Saved data entries:
= = = = = = =
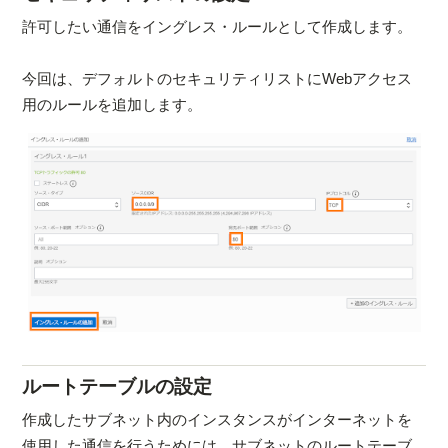
許可したい通信をイングレス・ルールとして作成します。
今回は、デフォルトのセキュリティリストにWebアクセス
用のルールを追加します。
ルートテーブルの設定
作成したサブネット内のインスタンスがインターネットを
使用した通信を行うためには、サブネットのルートテーブ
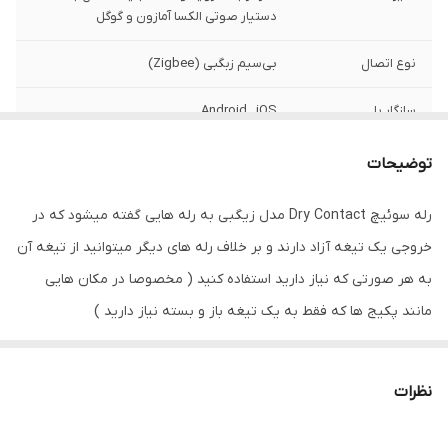
دستیار صوتی الکسا آمازون و گوگل
نوع اتصال
بی‌سیم زبگبی (Zigbee)
سازگار با
Android , iOS
ابعاد
2x4x4
توضیحات
اقلام همراه
دفترچه راهنما
رله سوئیچ Dry Contact مدل زیگبی به رله هایی گفته میشود که در
خروجی یک تیغه آزاد دارند و بر خلاف رله های دیگر میتوانید از تیغه آن
وزن
50 گرم
به هر صورتی که نیاز دارید استفاده کنید ( مخصوصا در مکان هایی
اصالت کالا
اصل
مانند پکیج ها که فقط به یک تیغه باز و بسته نیاز دارید )
رله سوئیچ Dry Contact هوشمند TUYA با خروجی 5 آمپری بدون با
استفاده از سرور مرکزی به اینترنت متصل شده و از راه دور توسط گوشی
نظرات
موبایل قابل کنترل است . امکان زمانبندی و سناریو نویسی را دارد . این
رله سوئیچ هوشمند با ابعاد بسیار کوچک 4CMx4CM به راحتی در قوطی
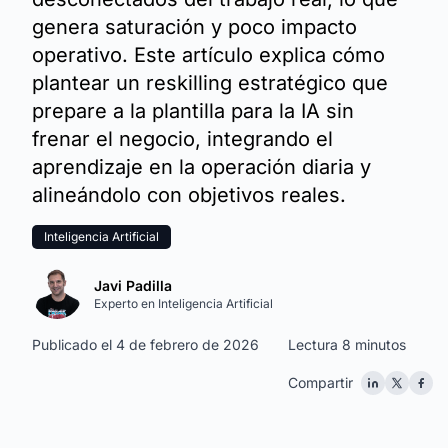
genera saturación y poco impacto
operativo. Este artículo explica cómo
plantear un reskilling estratégico que
prepare a la plantilla para la IA sin
frenar el negocio, integrando el
aprendizaje en la operación diaria y
alineándolo con objetivos reales.
Inteligencia Artificial
Javi Padilla
Experto en Inteligencia Artificial
Publicado el 4 de febrero de 2026
Lectura 8 minutos
Compartir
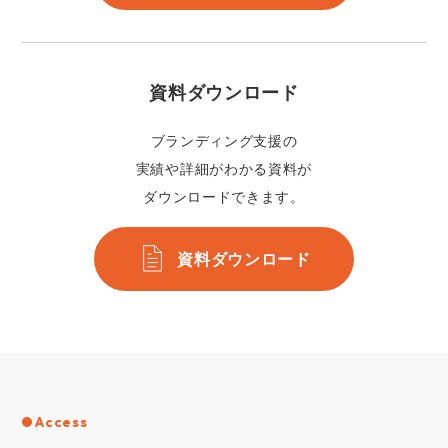
資料ダウンロード
ブランディング支援の
実績や詳細がわかる資料が
ダウンロードできます。
資料ダウンロード
Access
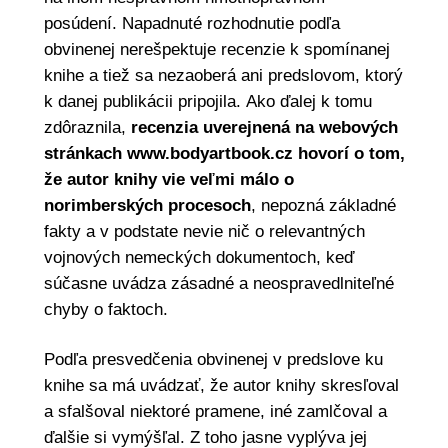
posúdení. Napadnuté rozhodnutie podľa
obvinenej nerešpektuje recenzie k spomínanej
knihe a tiež sa nezaoberá ani predslovom, ktorý
k danej publikácii pripojila. Ako ďalej k tomu
zdôraznila,
recenzia uverejnená na webových
stránkach www.bodyartbook.cz hovorí o tom,
že autor knihy vie veľmi málo o
norimberských procesoch
, nepozná základné
fakty a v podstate nevie nič o relevantných
vojnových nemeckých dokumentoch, keď
súčasne uvádza zásadné a neospravedlniteľné
chyby o faktoch.
Podľa presvedčenia obvinenej v predslove ku
knihe sa má uvádzať, že autor knihy skresľoval
a sfalšoval niektoré pramene, iné zamlčoval a
ďalšie si vymýšľal. Z toho jasne vyplýva jej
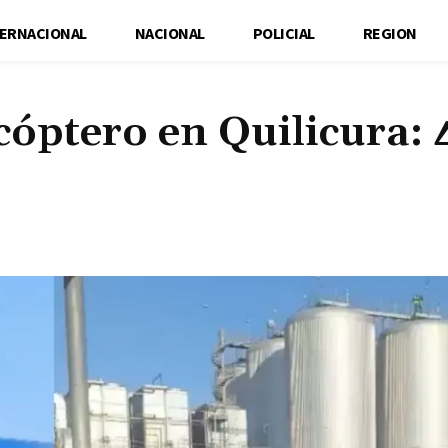
TERNACIONAL
NACIONAL
POLICIAL
REGION
cóptero en Quilicura: 
Cuota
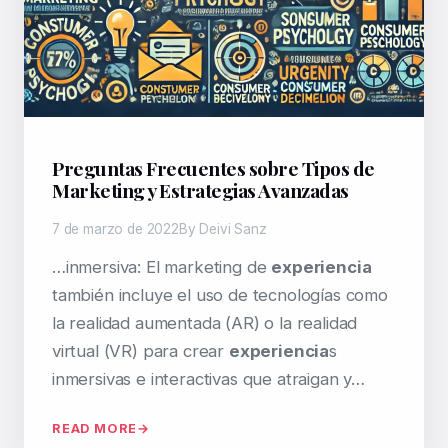
Preguntas Frecuentes sobre Tipos de
Marketing y Estrategias Avanzadas
7 de marzo de 2022
By Deivi Sanz
…inmersiva: El marketing de
experiencia
también incluye el uso de tecnologías como
la realidad aumentada (AR) o la realidad
virtual (VR) para crear
experiencia
s
inmersivas e interactivas que atraigan y…
READ MORE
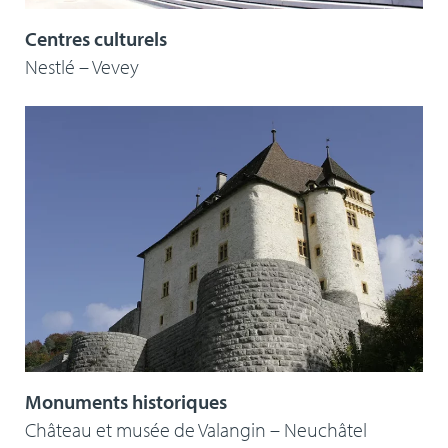
Centres culturels
Nestlé – Vevey
Monuments historiques
Château et musée de Valangin – Neuchâtel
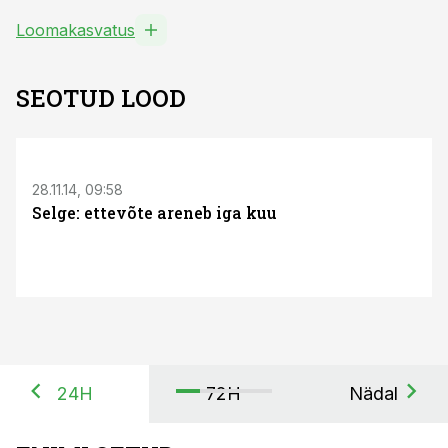
Loomakasvatus
SEOTUD LOOD
28.11.14, 09:58
Selge: ettevõte areneb iga kuu
24H
72H
Nädal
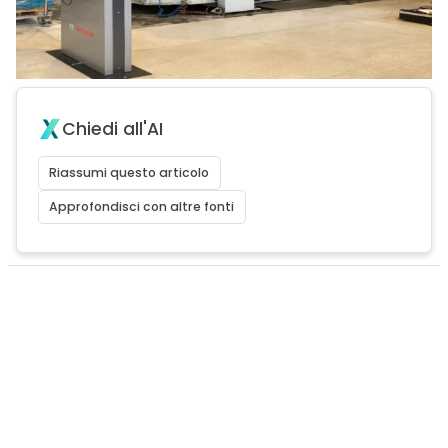
Chiedi all'AI
Riassumi questo articolo
Approfondisci con altre fonti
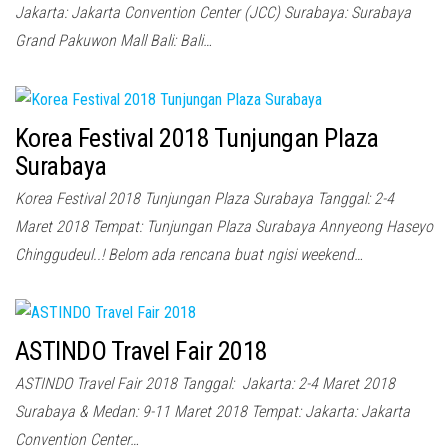
Jakarta: Jakarta Convention Center (JCC) Surabaya: Surabaya
Grand Pakuwon Mall Bali: Bali…
Korea Festival 2018 Tunjungan Plaza
Surabaya
Korea Festival 2018 Tunjungan Plaza Surabaya Tanggal: 2-4
Maret 2018 Tempat: Tunjungan Plaza Surabaya Annyeong Haseyo
Chinggudeul..! Belom ada rencana buat ngisi weekend…
ASTINDO Travel Fair 2018
ASTINDO Travel Fair 2018 Tanggal: Jakarta: 2-4 Maret 2018
Surabaya & Medan: 9-11 Maret 2018 Tempat: Jakarta: Jakarta
Convention Center…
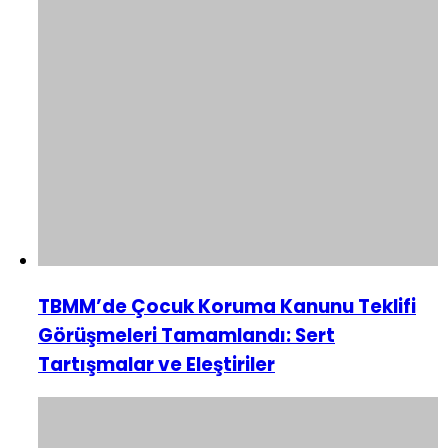
TBMM’de Çocuk Koruma Kanunu Teklifi
Görüşmeleri Tamamlandı: Sert
Tartışmalar ve Eleştiriler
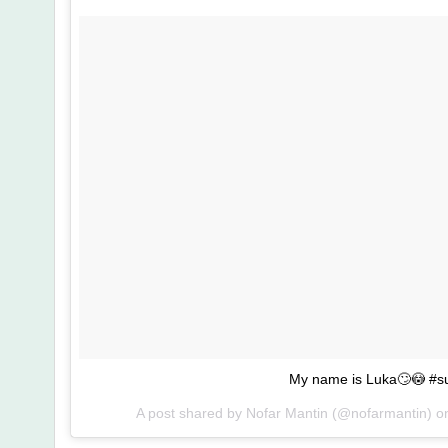
My name is Luka🙄😳 #s
A post shared by
Nofar Mantin
(@nofarmantin) 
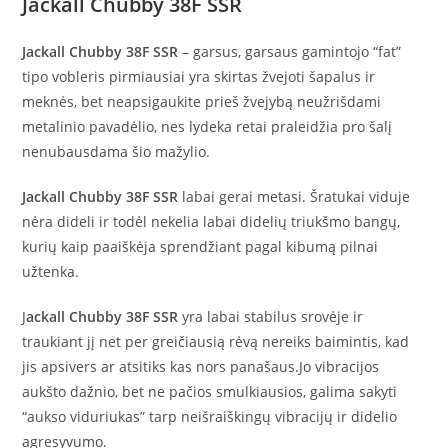
Jackall Chubby 38F SSR
Jackall Chubby 38F SSR
– garsus, garsaus gamintojo “fat”
tipo vobleris pirmiausiai yra skirtas žvejoti šapalus ir
meknės, bet neapsigaukite prieš žvejybą neužrišdami
metalinio pavadėlio, nes lydeka retai praleidžia pro šalį
nenubausdama šio mažylio.
Jackall Chubby 38F SSR
labai gerai metasi. Šratukai viduje
nėra dideli ir todėl nekelia labai didelių triukšmo bangų,
kurių kaip paaiškėja sprendžiant pagal kibumą pilnai
užtenka.
J
ackall Chubby 38F SSR
yra labai stabilus srovėje ir
traukiant jį net per greičiausią rėvą nereiks baimintis, kad
jis apsivers ar atsitiks kas nors panašaus.Jo vibracijos
aukšto dažnio, bet ne pačios smulkiausios, galima sakyti
“aukso viduriukas” tarp neišraiškingų vibracijų ir didelio
agresyvumo.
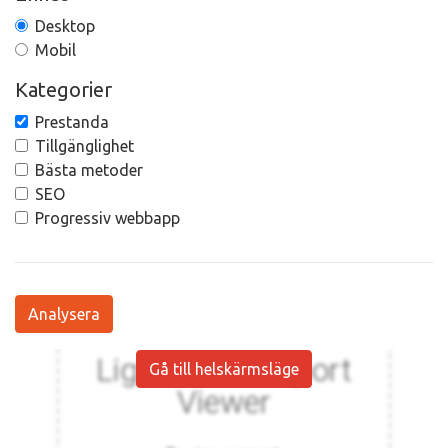
Desktop
Mobil
Kategorier
Prestanda
Tillgänglighet
Bästa metoder
SEO
Progressiv webbapp
Analysera
Gå till helskärmsläge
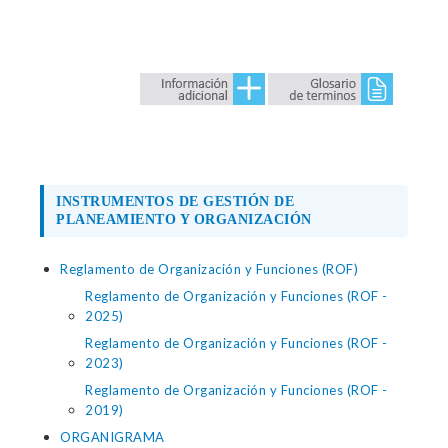
INSTRUMENTOS DE GESTIÓN DE
PLANEAMIENTO Y ORGANIZACIÓN
Reglamento de Organización y Funciones (ROF)
Reglamento de Organización y Funciones (ROF -
2025)
Reglamento de Organización y Funciones (ROF -
2023)
Reglamento de Organización y Funciones (ROF -
2019)
ORGANIGRAMA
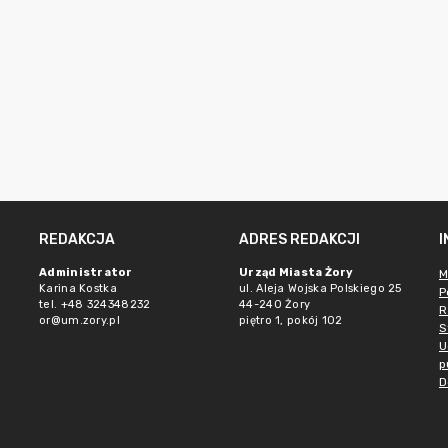
REDAKCJA
ADRES REDAKCJI
Administrator
Urząd Miasta Żory
M
Karina Kostka
ul. Aleja Wojska Polskiego 25
P
tel. +48 324348232
44-240 Żory
R
or@um.zory.pl
piętro 1, pokój 102
S
U
p
D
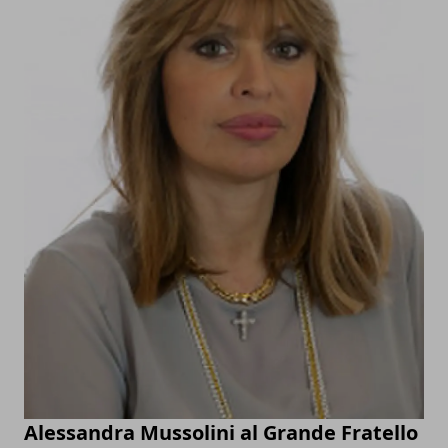
Alessandra Mussolini al Grande Fratello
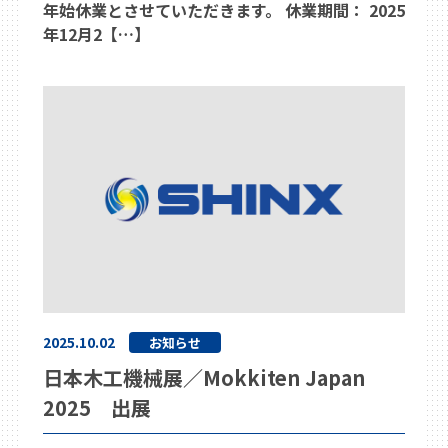
年始休業とさせていただきます。 休業期間： 2025
年12月2【…】
2025.10.02
お知らせ
日本木工機械展／Mokkiten Japan
2025 出展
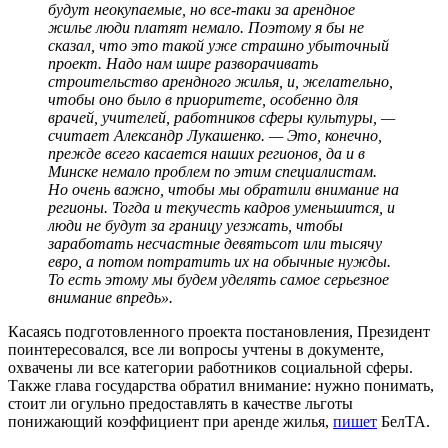
будут неокупаемые, но все-таки за арендное
жилье люди платят немало. Поэтому я бы не
сказал, что это такой уже страшно убыточный
проект. Надо нам шире разворачивать
строительство арендного жилья, и, желательно,
чтобы оно было в приоритете, особенно для
врачей, учителей, работников сферы культуры, —
считает Александр Лукашенко. — Это, конечно,
прежде всего касается наших регионов, да и в
Минске немало проблем по этим специалистам.
Но очень важно, чтобы мы обратили внимание на
регионы. Тогда и текучесть кадров уменьшится, и
люди не будут за границу уезжать, чтобы
заработать несчастные девятьсот или тысячу
евро, а потом потратить их на обычные нужды.
То есть этому мы будем уделять самое серьезное
внимание впредь».
Касаясь подготовленного проекта постановления, Президент
поинтересовался, все ли вопросы учтены в документе,
охвачены ли все категории работников социальной сферы.
Также глава государства обратил внимание: нужно понимать,
стоит ли огульно предоставлять в качестве льготы
понижающий коэффициент при аренде жилья,
пишет
БелТА.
= = = = = = =
» Task statement: Whenever images occur above, omit them and retype each line exactly as it stands.

» Exercise result:
許可したい通信をイングレス・ルールとして作成します。
今回は、デフォルトのセキュリティリストにWebアクセス
用のルールを追加します。
ルートテーブルの設定
作成したサブネット内のインスタンスがインターネットを
使用した通信を行うためには、サブネットのルートテーブ
دستیار صوتی الکسا آمازون و گوگل
نوع اتصال
بی‌سیم زبگبی (Zigbee)
سازگار با
Android , iOS
ابعاد
2x4x4
توضیحات
اقلام همراه
دفترچه راهنما
رله سوئیچ Dry Contact مدل زیگبی به رله هایی گفته میشود که در
خروجی یک تیغه آزاد دارند و بر خلاف رله های دیگر میتوانید از تیغه آن
وزن
50 گرم
به هر صورتی که نیاز دارید استفاده کنید ( مخصوصا در مکان هایی
اصالت کالا
اصل
مانند پکیج ها که فقط به یک تیغه باز و بسته نیاز دارید )
رله سوئیچ Dry Contact هوشمند TUYA با خروجی 5 آمپری بدون با
استفاده از سرور مرکزی به اینترنت متصل شده و از راه دور توسط گوشی
نظرات
موبایل قابل کنترل است . امکان زمانبندی و سناریو نویسی را دارد . این
رله سوئیچ هوشمند با ابعاد بسیار کوچک 4CMx4CM به راحتی در قوطی
genera saturación y poco impacto
operativo. Este artículo explica cómo
plantear un reskilling estratégico que
prepare a la plantilla para la IA sin
frenar el negocio, integrando el
aprendizaje en la operación diaria y
alineándolo con objetivos reales.
Inteligencia Artificial
Javi Padilla
Experto en Inteligencia Artificial
Publicado el 4 de febrero de 2026
Lectura 8 minutos
Compartir
資料ダウンロード
ブランディング支援の
実績や詳細がわかる資料が
ダウンロードできます。
資料ダウンロード
Access
posúdení. Napadnuté rozhodnutie podľa
obvinenej nerešpektuje recenzie k spomínanej
knihe a tiež sa nezaoberá ani predslovom, ktorý
k danej publikácii pripojila. Ako ďalej k tomu
zdôraznila,
recenzia uverejnená na webových
stránkach www.bodyartbook.cz hovorí o tom,
že autor knihy vie veľmi málo o
norimberských procesoch
, nepozná základné
fakty a v podstate nevie nič o relevantných
vojnových nemeckých dokumentoch, keď
súčasne uvádza zásadné a neospravedlniteľné
chyby o faktoch.
Podľa presvedčenia obvinenej v predslove ku
knihe sa má uvádzať, že autor knihy skresľoval
a sfalšoval niektoré pramene, iné zamlčoval a
ďalšie si vymýšľal. Z toho jasne vyplýva jej
TERNACIONAL
NACIONAL
POLICIAL
REGION
cóptero en Quilicura: 
Cuota
Preguntas Frecuentes sobre Tipos de
Marketing y Estrategias Avanzadas
7 de marzo de 2022
By Deivi Sanz
…inmersiva: El marketing de
experiencia
también incluye el uso de tecnologías como
la realidad aumentada (AR) o la realidad
virtual (VR) para crear
experiencia
s
inmersivas e interactivas que atraigan y…
READ MORE
Centres culturels
Nestlé – Vevey
Monuments historiques
Château et musée de Valangin – Neuchâtel
Loomakasvatus
SEOTUD LOOD
28.11.14, 09:58
Selge: ettevõte areneb iga kuu
24H
72H
Nädal
Chiedi all'AI
Riassumi questo articolo
Approfondisci con altre fonti
Jakarta: Jakarta Convention Center (JCC) Surabaya: Surabaya
Grand Pakuwon Mall Bali: Bali…
Korea Festival 2018 Tunjungan Plaza
Surabaya
Korea Festival 2018 Tunjungan Plaza Surabaya Tanggal: 2-4
Maret 2018 Tempat: Tunjungan Plaza Surabaya Annyeong Haseyo
Chinggudeul..! Belom ada rencana buat ngisi weekend…
ASTINDO Travel Fair 2018
ASTINDO Travel Fair 2018 Tanggal: Jakarta: 2-4 Maret 2018
Surabaya & Medan: 9-11 Maret 2018 Tempat: Jakarta: Jakarta
Convention Center…
TBMM’de Çocuk Koruma Kanunu Teklifi
Görüşmeleri Tamamlandı: Sert
Tartışmalar ve Eleştiriler
My name is Luka🙄😳 #s
A post shared by
Nofar Mantin
(@nofarmantin) 
Jackall Chubby 38F SSR
Jackall Chubby 38F SSR
– garsus, garsaus gamintojo “fat”
tipo vobleris pirmiausiai yra skirtas žvejoti šapalus ir
meknės, bet neapsigaukite prieš žvejybą neužrišdami
metalinio pavadėlio, nes lydeka retai praleidžia pro šalį
nenubausdama šio mažylio.
Jackall Chubby 38F SSR
labai gerai metasi. Šratukai viduje
nėra dideli ir todėl nekelia labai didelių triukšmo bangų,
kurių kaip paaiškėja sprendžiant pagal kibumą pilnai
užtenka.
J
ackall Chubby 38F SSR
yra labai stabilus srovėje ir
traukiant jį net per greičiausią rėvą nereiks baimintis, kad
jis apsivers ar atsitiks kas nors panašaus.Jo vibracijos
aukšto dažnio, bet ne pačios smulkiausios, galima sakyti
“aukso viduriukas” tarp neišraiškingų vibracijų ir didelio
agresyvumo.
Desktop
Mobil
Kategorier
Prestanda
Tillgänglighet
Bästa metoder
SEO
Progressiv webbapp
Analysera
Gå till helskärmsläge
INSTRUMENTOS DE GESTIÓN DE
PLANEAMIENTO Y ORGANIZACIÓN
Reglamento de Organización y Funciones (ROF)
Reglamento de Organización y Funciones (ROF -
2025)
Reglamento de Organización y Funciones (ROF -
2023)
Reglamento de Organización y Funciones (ROF -
2019)
ORGANIGRAMA
REDAKCJA
ADRES REDAKCJI
Administrator
Urząd Miasta Żory
M
Karina Kostka
ul. Aleja Wojska Polskiego 25
P
tel. +48 324348232
44-240 Żory
R
or@um.zory.pl
piętro 1, pokój 102
S
U
p
D
Alessandra Mussolini al Grande Fratello
年始休業とさせていただきます。 休業期間： 2025
年12月2【…】
2025.10.02
お知らせ
日本木工機械展／Mokkiten Japan
2025 出展
будут неокупаемые, но все-таки за арендное
жилье люди платят немало. Поэтому я бы не
сказал, что это такой уже страшно убыточный
проект. Надо нам шире разворачивать
строительство арендного жилья, и, желательно,
чтобы оно было в приоритете, особенно для
врачей, учителей, работников сферы культуры, —
считает Александр Лукашенко. — Это, конечно,
прежде всего касается наших регионов, да и в
Минске немало проблем по этим специалистам.
Но очень важно, чтобы мы обратили внимание на
регионы. Тогда и текучесть кадров уменьшится, и
люди не будут за границу уезжать, чтобы
заработать несчастные девятьсот или тысячу
евро, а потом потратить их на обычные нужды.
То есть этому мы будем уделять самое серьезное
внимание впредь».
Касаясь подготовленного проекта постановления, Президент
поинтересовался, все ли вопросы учтены в документе,
охвачены ли все категории работников социальной сферы.
Также глава государства обратил внимание: нужно понимать,
стоит ли огульно предоставлять в качестве льготы
понижающий коэффициент при аренде жилья,
пишет
БелТА.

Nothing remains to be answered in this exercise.